[Assignment] Could the records be returned exactly, with the pictures left out?

* * * *

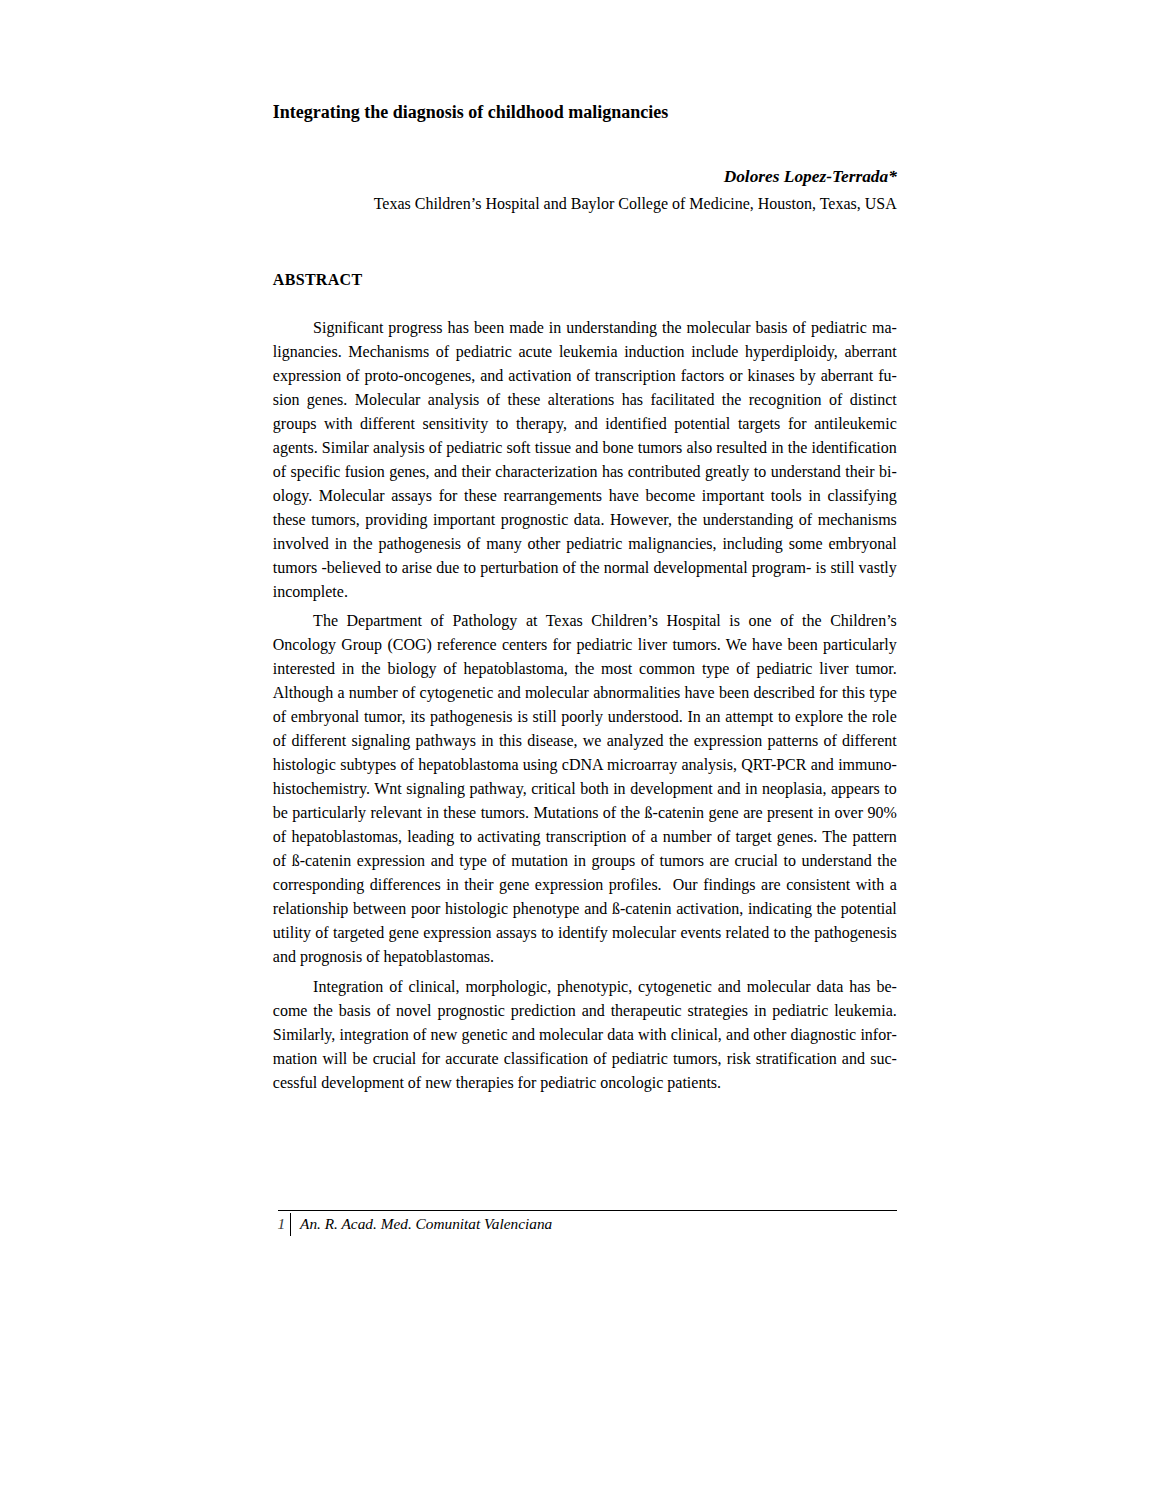Integrating the diagnosis of childhood malignancies
Dolores Lopez-Terrada* Texas Children’s Hospital and Baylor College of Medicine, Houston, Texas, USA
ABSTRACT
Significant progress has been made in understanding the molecular basis of pediatric malignancies. Mechanisms of pediatric acute leukemia induction include hyperdiploidy, aberrant expression of proto-oncogenes, and activation of transcription factors or kinases by aberrant fusion genes. Molecular analysis of these alterations has facilitated the recognition of distinct groups with different sensitivity to therapy, and identified potential targets for antileukemic agents. Similar analysis of pediatric soft tissue and bone tumors also resulted in the identification of specific fusion genes, and their characterization has contributed greatly to understand their biology. Molecular assays for these rearrangements have become important tools in classifying these tumors, providing important prognostic data. However, the understanding of mechanisms involved in the pathogenesis of many other pediatric malignancies, including some embryonal tumors -believed to arise due to perturbation of the normal developmental program- is still vastly incomplete.
The Department of Pathology at Texas Children’s Hospital is one of the Children’s Oncology Group (COG) reference centers for pediatric liver tumors. We have been particularly interested in the biology of hepatoblastoma, the most common type of pediatric liver tumor. Although a number of cytogenetic and molecular abnormalities have been described for this type of embryonal tumor, its pathogenesis is still poorly understood. In an attempt to explore the role of different signaling pathways in this disease, we analyzed the expression patterns of different histologic subtypes of hepatoblastoma using cDNA microarray analysis, QRT-PCR and immunohistochemistry. Wnt signaling pathway, critical both in development and in neoplasia, appears to be particularly relevant in these tumors. Mutations of the ß-catenin gene are present in over 90% of hepatoblastomas, leading to activating transcription of a number of target genes. The pattern of ß-catenin expression and type of mutation in groups of tumors are crucial to understand the corresponding differences in their gene expression profiles. Our findings are consistent with a relationship between poor histologic phenotype and ß-catenin activation, indicating the potential utility of targeted gene expression assays to identify molecular events related to the pathogenesis and prognosis of hepatoblastomas.
Integration of clinical, morphologic, phenotypic, cytogenetic and molecular data has become the basis of novel prognostic prediction and therapeutic strategies in pediatric leukemia. Similarly, integration of new genetic and molecular data with clinical, and other diagnostic information will be crucial for accurate classification of pediatric tumors, risk stratification and successful development of new therapies for pediatric oncologic patients.
1 An. R. Acad. Med. Comunitat Valenciana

* * * *

[Exercise solution]
Integrating the diagnosis of childhood malignancies
Dolores Lopez-Terrada* Texas Children’s Hospital and Baylor College of Medicine, Houston, Texas, USA
ABSTRACT
Significant progress has been made in understanding the molecular basis of pediatric malignancies. Mechanisms of pediatric acute leukemia induction include hyperdiploidy, aberrant expression of proto-oncogenes, and activation of transcription factors or kinases by aberrant fusion genes. Molecular analysis of these alterations has facilitated the recognition of distinct groups with different sensitivity to therapy, and identified potential targets for antileukemic agents. Similar analysis of pediatric soft tissue and bone tumors also resulted in the identification of specific fusion genes, and their characterization has contributed greatly to understand their biology. Molecular assays for these rearrangements have become important tools in classifying these tumors, providing important prognostic data. However, the understanding of mechanisms involved in the pathogenesis of many other pediatric malignancies, including some embryonal tumors -believed to arise due to perturbation of the normal developmental program- is still vastly incomplete.
The Department of Pathology at Texas Children’s Hospital is one of the Children’s Oncology Group (COG) reference centers for pediatric liver tumors. We have been particularly interested in the biology of hepatoblastoma, the most common type of pediatric liver tumor. Although a number of cytogenetic and molecular abnormalities have been described for this type of embryonal tumor, its pathogenesis is still poorly understood. In an attempt to explore the role of different signaling pathways in this disease, we analyzed the expression patterns of different histologic subtypes of hepatoblastoma using cDNA microarray analysis, QRT-PCR and immunohistochemistry. Wnt signaling pathway, critical both in development and in neoplasia, appears to be particularly relevant in these tumors. Mutations of the ß-catenin gene are present in over 90% of hepatoblastomas, leading to activating transcription of a number of target genes. The pattern of ß-catenin expression and type of mutation in groups of tumors are crucial to understand the corresponding differences in their gene expression profiles. Our findings are consistent with a relationship between poor histologic phenotype and ß-catenin activation, indicating the potential utility of targeted gene expression assays to identify molecular events related to the pathogenesis and prognosis of hepatoblastomas.
Integration of clinical, morphologic, phenotypic, cytogenetic and molecular data has become the basis of novel prognostic prediction and therapeutic strategies in pediatric leukemia. Similarly, integration of new genetic and molecular data with clinical, and other diagnostic information will be crucial for accurate classification of pediatric tumors, risk stratification and successful development of new therapies for pediatric oncologic patients.
1 An. R. Acad. Med. Comunitat Valenciana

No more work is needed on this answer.